Within just minutes after being born, they say, babies can already recognize--and prefer to look at--the human face over any other image or pattern. It's burned into our psyches, I think. There's a phenomenon where even grown-up people think they see human faces in things like grilled cheese sandwiches or turtle bellies, or in the scorch marks on the surface of an electric iron. (Incidentally, if such an image is thought to be of a religious figure, this perception is known as a simulacrum. The more you know . . .) I, myself, once saw the image of [insert Name of Religious Figure here] under a viaduct near my house:
That's the viaduct. Now here's a close-up of the simulacrum:
Ha, ha, ha, ha, haaaaaa. I jest. But there's no question that we humans have an ability to group any set of random visual elements that vaguely resemble two eyes and a mouth together and perceive the grouping as a human face, a gestalt, if you like. So perhaps that's why full-frontal, face compositions crop up on book jackets from time to time. They quickly catch our eye. Here are a few I spotted recently:
Beyond the Mask by David Ward (Scholastic Canada, 2006), a YA fantasy. It takes less than a second to see the "face."
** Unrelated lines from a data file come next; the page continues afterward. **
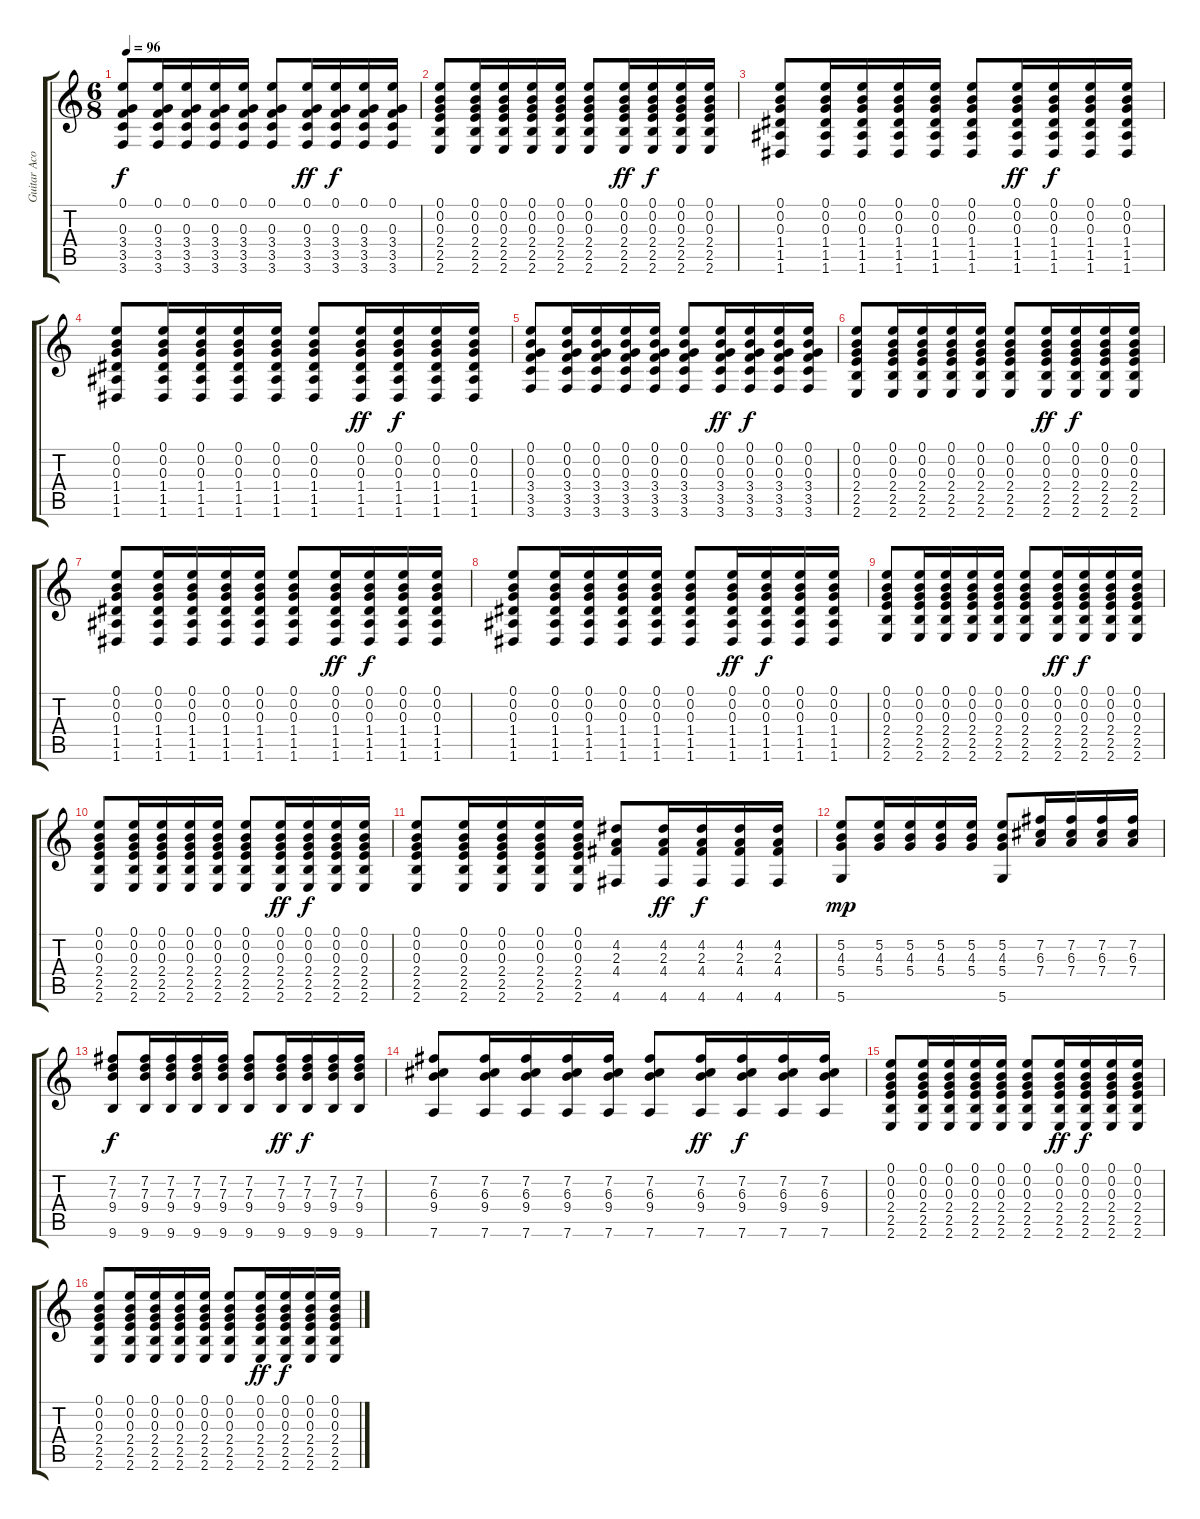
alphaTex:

\track ("Guitar Acoustic" "Guitar Aco") {instrument acousticguitarsteel}
\staff {score tabs}
\tuning (E4 B3 G3 D3 A2 D2) {hide}
\ts (6 8)
\tempo 96
\clef g2
\ks c
(0.1 0.3 3.4 3.5 3.6).8{dy f} (0.1 0.3 3.4 3.5 3.6).16 (0.1 0.3 3.4 3.5 3.6).16 (0.1 0.3 3.4 3.5 3.6).16 (0.1 0.3 3.4 3.5 3.6).16 (0.1 0.3 3.4 3.5 3.6).8 (0.1 0.3 3.4 3.5 3.6).16{dy ff} (0.1 0.3 3.4 3.5 3.6).16{dy f} (0.1 0.3 3.4 3.5 3.6).16 (0.1 0.3 3.4 3.5 3.6).16 |
(0.1 0.2 0.3 2.4 2.5 2.6).8 (0.1 0.2 0.3 2.4 2.5 2.6).16 (0.1 0.2 0.3 2.4 2.5 2.6).16 (0.1 0.2 0.3 2.4 2.5 2.6).16 (0.1 0.2 0.3 2.4 2.5 2.6).16 (0.1 0.2 0.3 2.4 2.5 2.6).8 (0.1 0.2 0.3 2.4 2.5 2.6).16{dy ff} (0.1 0.2 0.3 2.4 2.5 2.6).16{dy f} (0.1 0.2 0.3 2.4 2.5 2.6).16 (0.1 0.2 0.3 2.4 2.5 2.6).16 |
(0.1 0.2 0.3 1.4 1.5 1.6).8 (0.1 0.2 0.3 1.4 1.5 1.6).16 (0.1 0.2 0.3 1.4 1.5 1.6).16 (0.1 0.2 0.3 1.4 1.5 1.6).16 (0.1 0.2 0.3 1.4 1.5 1.6).16 (0.1 0.2 0.3 1.4 1.5 1.6).8 (0.1 0.2 0.3 1.4 1.5 1.6).16{dy ff} (0.1 0.2 0.3 1.4 1.5 1.6).16{dy f} (0.1 0.2 0.3 1.4 1.5 1.6).16 (0.1 0.2 0.3 1.4 1.5 1.6).16 |
(0.1 0.2 0.3 1.4 1.5 1.6).8 (0.1 0.2 0.3 1.4 1.5 1.6).16 (0.1 0.2 0.3 1.4 1.5 1.6).16 (0.1 0.2 0.3 1.4 1.5 1.6).16 (0.1 0.2 0.3 1.4 1.5 1.6).16 (0.1 0.2 0.3 1.4 1.5 1.6).8 (0.1 0.2 0.3 1.4 1.5 1.6).16{dy ff} (0.1 0.2 0.3 1.4 1.5 1.6).16{dy f} (0.1 0.2 0.3 1.4 1.5 1.6).16 (0.1 0.2 0.3 1.4 1.5 1.6).16 |
(0.1 0.2 0.3 3.4 3.5 3.6).8 (0.1 0.2 0.3 3.4 3.5 3.6).16 (0.1 0.2 0.3 3.4 3.5 3.6).16 (0.1 0.2 0.3 3.4 3.5 3.6).16 (0.1 0.2 0.3 3.4 3.5 3.6).16 (0.1 0.2 0.3 3.4 3.5 3.6).8 (0.1 0.2 0.3 3.4 3.5 3.6).16{dy ff} (0.1 0.2 0.3 3.4 3.5 3.6).16{dy f} (0.1 0.2 0.3 3.4 3.5 3.6).16 (0.1 0.2 0.3 3.4 3.5 3.6).16 |
(0.1 0.2 0.3 2.4 2.5 2.6).8 (0.1 0.2 0.3 2.4 2.5 2.6).16 (0.1 0.2 0.3 2.4 2.5 2.6).16 (0.1 0.2 0.3 2.4 2.5 2.6).16 (0.1 0.2 0.3 2.4 2.5 2.6).16 (0.1 0.2 0.3 2.4 2.5 2.6).8 (0.1 0.2 0.3 2.4 2.5 2.6).16{dy ff} (0.1 0.2 0.3 2.4 2.5 2.6).16{dy f} (0.1 0.2 0.3 2.4 2.5 2.6).16 (0.1 0.2 0.3 2.4 2.5 2.6).16 |
(0.1 0.2 0.3 1.4 1.5 1.6).8 (0.1 0.2 0.3 1.4 1.5 1.6).16 (0.1 0.2 0.3 1.4 1.5 1.6).16 (0.1 0.2 0.3 1.4 1.5 1.6).16 (0.1 0.2 0.3 1.4 1.5 1.6).16 (0.1 0.2 0.3 1.4 1.5 1.6).8 (0.1 0.2 0.3 1.4 1.5 1.6).16{dy ff} (0.1 0.2 0.3 1.4 1.5 1.6).16{dy f} (0.1 0.2 0.3 1.4 1.5 1.6).16 (0.1 0.2 0.3 1.4 1.5 1.6).16 |
(0.1 0.2 0.3 1.4 1.5 1.6).8 (0.1 0.2 0.3 1.4 1.5 1.6).16 (0.1 0.2 0.3 1.4 1.5 1.6).16 (0.1 0.2 0.3 1.4 1.5 1.6).16 (0.1 0.2 0.3 1.4 1.5 1.6).16 (0.1 0.2 0.3 1.4 1.5 1.6).8 (0.1 0.2 0.3 1.4 1.5 1.6).16{dy ff} (0.1 0.2 0.3 1.4 1.5 1.6).16{dy f} (0.1 0.2 0.3 1.4 1.5 1.6).16 (0.1 0.2 0.3 1.4 1.5 1.6).16 |
(0.1 0.2 0.3 2.4 2.5 2.6).8 (0.1 0.2 0.3 2.4 2.5 2.6).16 (0.1 0.2 0.3 2.4 2.5 2.6).16 (0.1 0.2 0.3 2.4 2.5 2.6).16 (0.1 0.2 0.3 2.4 2.5 2.6).16 (0.1 0.2 0.3 2.4 2.5 2.6).8 (0.1 0.2 0.3 2.4 2.5 2.6).16{dy ff} (0.1 0.2 0.3 2.4 2.5 2.6).16{dy f} (0.1 0.2 0.3 2.4 2.5 2.6).16 (0.1 0.2 0.3 2.4 2.5 2.6).16 |
(0.1 0.2 0.3 2.4 2.5 2.6).8 (0.1 0.2 0.3 2.4 2.5 2.6).16 (0.1 0.2 0.3 2.4 2.5 2.6).16 (0.1 0.2 0.3 2.4 2.5 2.6).16 (0.1 0.2 0.3 2.4 2.5 2.6).16 (0.1 0.2 0.3 2.4 2.5 2.6).8 (0.1 0.2 0.3 2.4 2.5 2.6).16{dy ff} (0.1 0.2 0.3 2.4 2.5 2.6).16{dy f} (0.1 0.2 0.3 2.4 2.5 2.6).16 (0.1 0.2 0.3 2.4 2.5 2.6).16 |
(0.1 0.2 0.3 2.4 2.5 2.6).8 (0.1 0.2 0.3 2.4 2.5 2.6).16 (0.1 0.2 0.3 2.4 2.5 2.6).16 (0.1 0.2 0.3 2.4 2.5 2.6).16 (0.1 0.2 0.3 2.4 2.5 2.6).16 (4.2 2.3 4.4 4.6).8 (4.2 2.3 4.4 4.6).16{dy ff} (4.2 2.3 4.4 4.6).16{dy f} (4.2 2.3 4.4 4.6).16 (4.2 2.3 4.4 4.6).16 |
(5.2 4.3 5.4 5.6).8{dy mp} (5.2 4.3 5.4).16 (5.2 4.3 5.4).16 (5.2 4.3 5.4).16 (5.2 4.3 5.4).16 (5.2 4.3 5.4 5.6).8 (7.2 6.3 7.4).16 (7.2 6.3 7.4).16 (7.2 6.3 7.4).16 (7.2 6.3 7.4).16 |
(7.2 7.3 9.4 9.6).8{dy f} (7.2 7.3 9.4 9.6).16 (7.2 7.3 9.4 9.6).16 (7.2 7.3 9.4 9.6).16 (7.2 7.3 9.4 9.6).16 (7.2 7.3 9.4 9.6).8 (7.2 7.3 9.4 9.6).16{dy ff} (7.2 7.3 9.4 9.6).16{dy f} (7.2 7.3 9.4 9.6).16 (7.2 7.3 9.4 9.6).16 |
(7.2 6.3 9.4 7.6).8 (7.2 6.3 9.4 7.6).16 (7.2 6.3 9.4 7.6).16 (7.2 6.3 9.4 7.6).16 (7.2 6.3 9.4 7.6).16 (7.2 6.3 9.4 7.6).8 (7.2 6.3 9.4 7.6).16{dy ff} (7.2 6.3 9.4 7.6).16{dy f} (7.2 6.3 9.4 7.6).16 (7.2 6.3 9.4 7.6).16 |
(0.1 0.2 0.3 2.4 2.5 2.6).8 (0.1 0.2 0.3 2.4 2.5 2.6).16 (0.1 0.2 0.3 2.4 2.5 2.6).16 (0.1 0.2 0.3 2.4 2.5 2.6).16 (0.1 0.2 0.3 2.4 2.5 2.6).16 (0.1 0.2 0.3 2.4 2.5 2.6).8 (0.1 0.2 0.3 2.4 2.5 2.6).16{dy ff} (0.1 0.2 0.3 2.4 2.5 2.6).16{dy f} (0.1 0.2 0.3 2.4 2.5 2.6).16 (0.1 0.2 0.3 2.4 2.5 2.6).16 |
(0.1 0.2 0.3 2.4 2.5 2.6).8 (0.1 0.2 0.3 2.4 2.5 2.6).16 (0.1 0.2 0.3 2.4 2.5 2.6).16 (0.1 0.2 0.3 2.4 2.5 2.6).16 (0.1 0.2 0.3 2.4 2.5 2.6).16 (0.1 0.2 0.3 2.4 2.5 2.6).8 (0.1 0.2 0.3 2.4 2.5 2.6).16{dy ff} (0.1 0.2 0.3 2.4 2.5 2.6).16{dy f} (0.1 0.2 0.3 2.4 2.5 2.6).16 (0.1 0.2 0.3 2.4 2.5 2.6).16
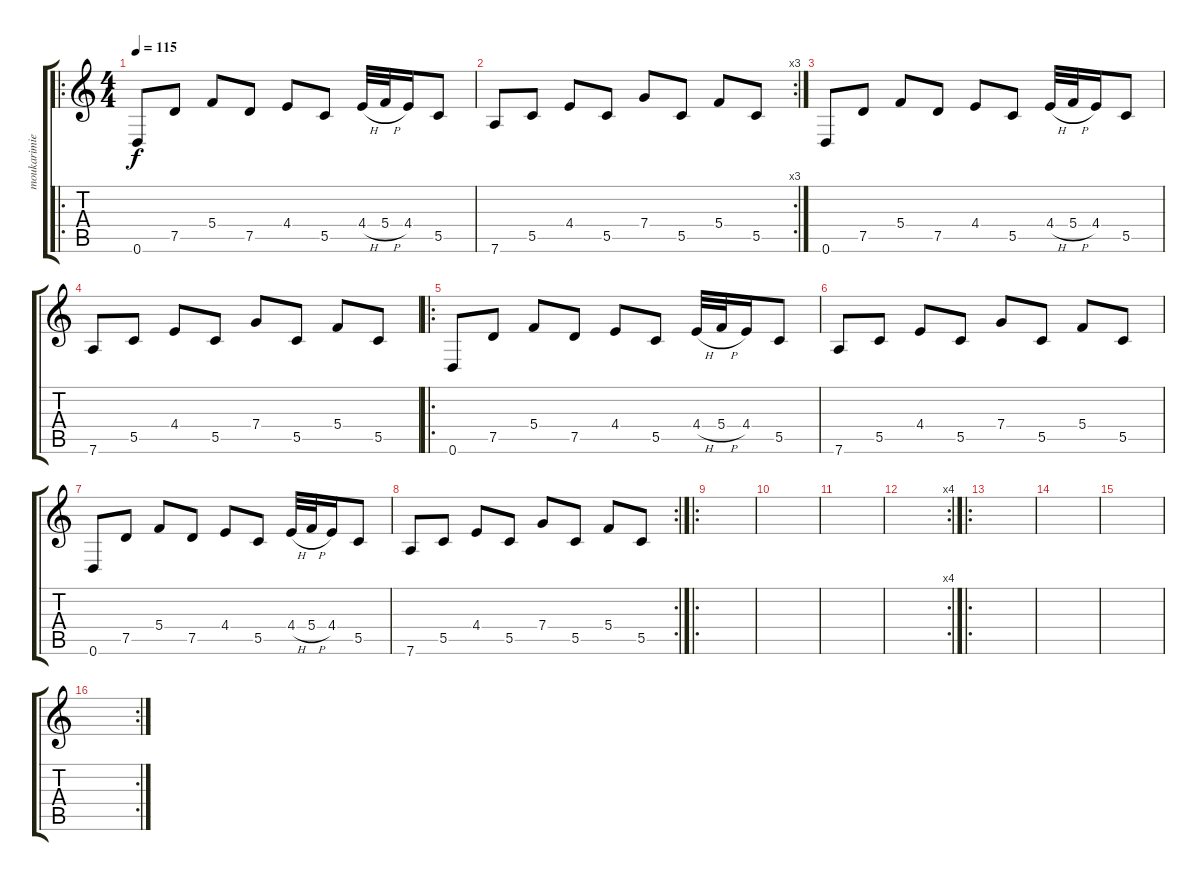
\track ("moukarimies" "moukarimie") {instrument acousticguitarnylon}
\staff {score tabs}
\tuning (D4 A3 F3 C3 G2 D2) {hide}
\ro
\ts (4 4)
\tempo 115
\clef g2
\ks c
0.6.8{dy f instrument acousticguitarnylon} 7.5.8 5.4.8 7.5.8 4.4.8 5.5.8 4.4{h}.32 5.4{h}.32 4.4.16 5.5.8 |
\rc 3
7.6.8 5.5.8 4.4.8 5.5.8 7.4.8 5.5.8 5.4.8 5.5.8 |
0.6.8 7.5.8 5.4.8 7.5.8 4.4.8 5.5.8 4.4{h}.32 5.4{h}.32 4.4.16 5.5.8 |
7.6.8 5.5.8 4.4.8 5.5.8 7.4.8 5.5.8 5.4.8 5.5.8 |
\ro
0.6.8 7.5.8 5.4.8 7.5.8 4.4.8 5.5.8 4.4{h}.32 5.4{h}.32 4.4.16 5.5.8 |
7.6.8 5.5.8 4.4.8 5.5.8 7.4.8 5.5.8 5.4.8 5.5.8 |
0.6.8 7.5.8 5.4.8 7.5.8 4.4.8 5.5.8 4.4{h}.32 5.4{h}.32 4.4.16 5.5.8 |
\rc 2
7.6.8 5.5.8 4.4.8 5.5.8 7.4.8 5.5.8 5.4.8 5.5.8 |
\ro
|
|
|
\rc 4
|
\ro
|
|
|
\rc 2
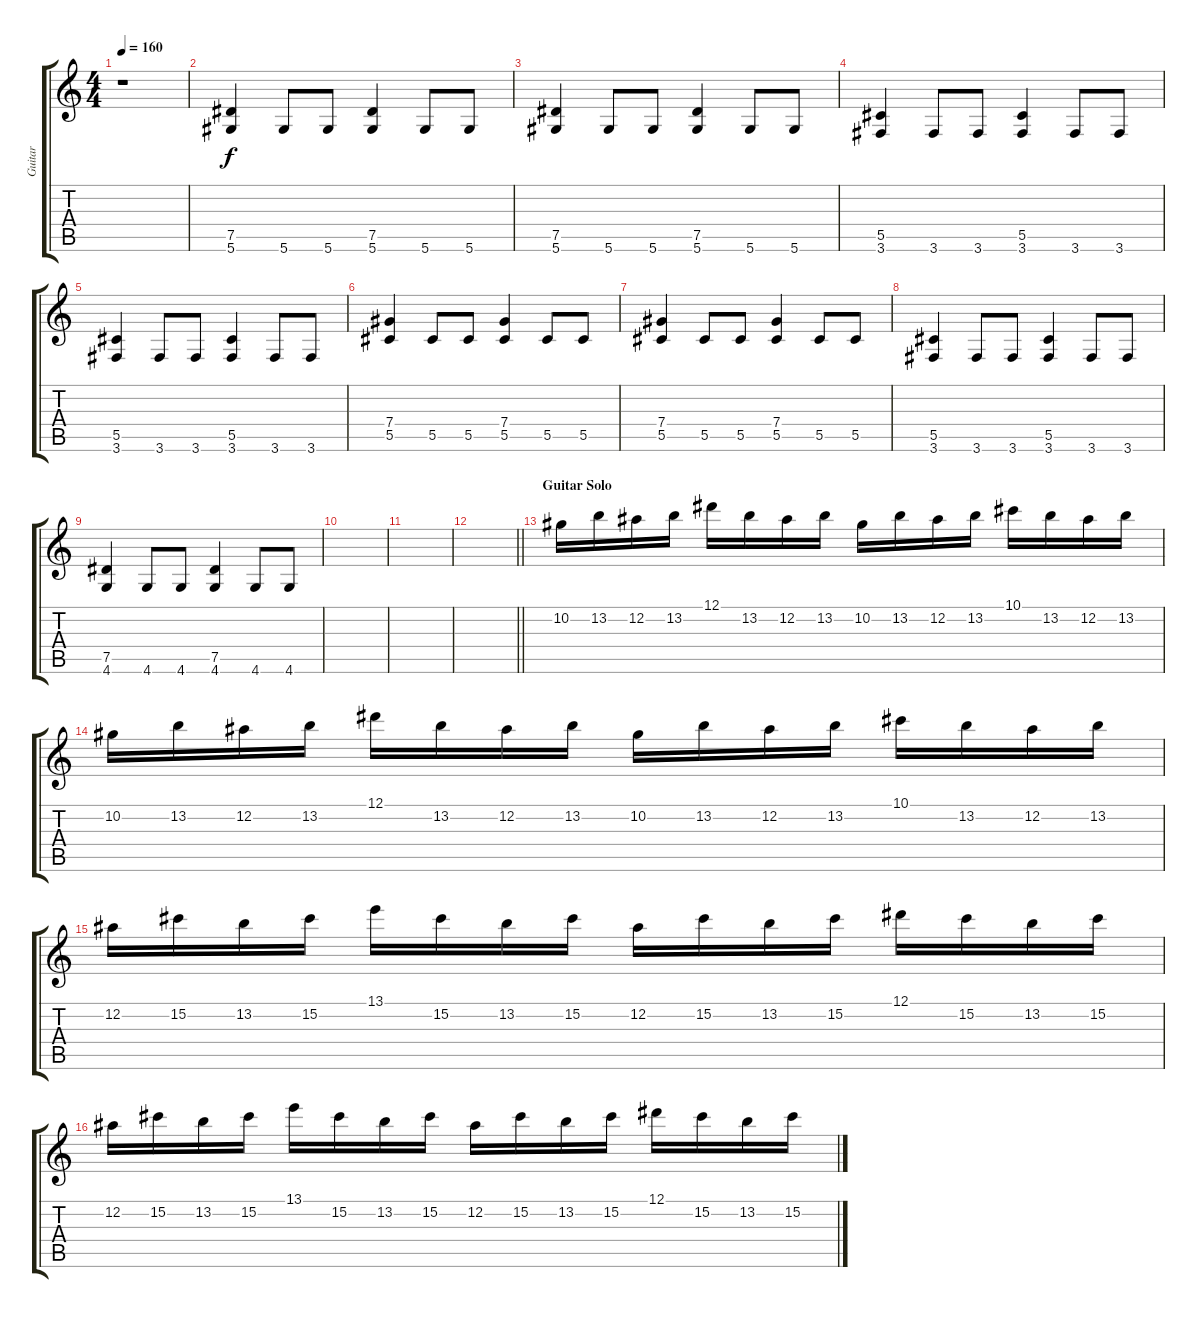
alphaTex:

\track ("Guitar" "Guitar") {instrument distortionguitar}
\staff {score tabs}
\tuning (Eb4 Bb3 Gb3 Db3 Ab2 Eb2) {hide}
\ts (4 4)
\tempo 160
\clef g2
\ks c
r.1{dy f} |
(7.5 5.6).4 5.6.8 5.6.8 (7.5 5.6).4 5.6.8 5.6.8 |
(7.5 5.6).4 5.6.8 5.6.8 (7.5 5.6).4 5.6.8 5.6.8 |
(5.5 3.6).4 3.6.8 3.6.8 (5.5 3.6).4 3.6.8 3.6.8 |
(5.5 3.6).4 3.6.8 3.6.8 (5.5 3.6).4 3.6.8 3.6.8 |
(7.4 5.5).4 5.5.8 5.5.8 (7.4 5.5).4 5.5.8 5.5.8 |
(7.4 5.5).4 5.5.8 5.5.8 (7.4 5.5).4 5.5.8 5.5.8 |
(5.5 3.6).4 3.6.8 3.6.8 (5.5 3.6).4 3.6.8 3.6.8 |
(7.5 4.6).4 4.6.8 4.6.8 (7.5 4.6).4 4.6.8 4.6.8 |
|
|
\barLineRight lightlight
|
\section ("" "Guitar Solo")
10.2.16 13.2.16 12.2.16 13.2.16 12.1.16 13.2.16 12.2.16 13.2.16 10.2.16 13.2.16 12.2.16 13.2.16 10.1.16 13.2.16 12.2.16 13.2.16 |
10.2.16 13.2.16 12.2.16 13.2.16 12.1.16 13.2.16 12.2.16 13.2.16 10.2.16 13.2.16 12.2.16 13.2.16 10.1.16 13.2.16 12.2.16 13.2.16 |
12.2.16 15.2.16 13.2.16 15.2.16 13.1.16 15.2.16 13.2.16 15.2.16 12.2.16 15.2.16 13.2.16 15.2.16 12.1.16 15.2.16 13.2.16 15.2.16 |
12.2.16 15.2.16 13.2.16 15.2.16 13.1.16 15.2.16 13.2.16 15.2.16 12.2.16 15.2.16 13.2.16 15.2.16 12.1.16 15.2.16 13.2.16 15.2.16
This one jumped out at me the other day. It's Betwixt by Tara Bray Smith (Little, Brown, 2007), a fantasy YA. An irresistible image with an attention-grabbing chartreuse cover.
And third, have you seen this next one yet?
This is Happyface, by Stephen Emond (Little, Brown, 2010) a novel told (mostly) in illustrations and journal entries. Impossible not to notice this if it's facing out on the shelf. I don't have it here in front of me, but if I remember correctly, the jacket covers only the bottom 2/3 of the book, which is off topic, but kinda cool.
What about you? Seen any fresh faces lately?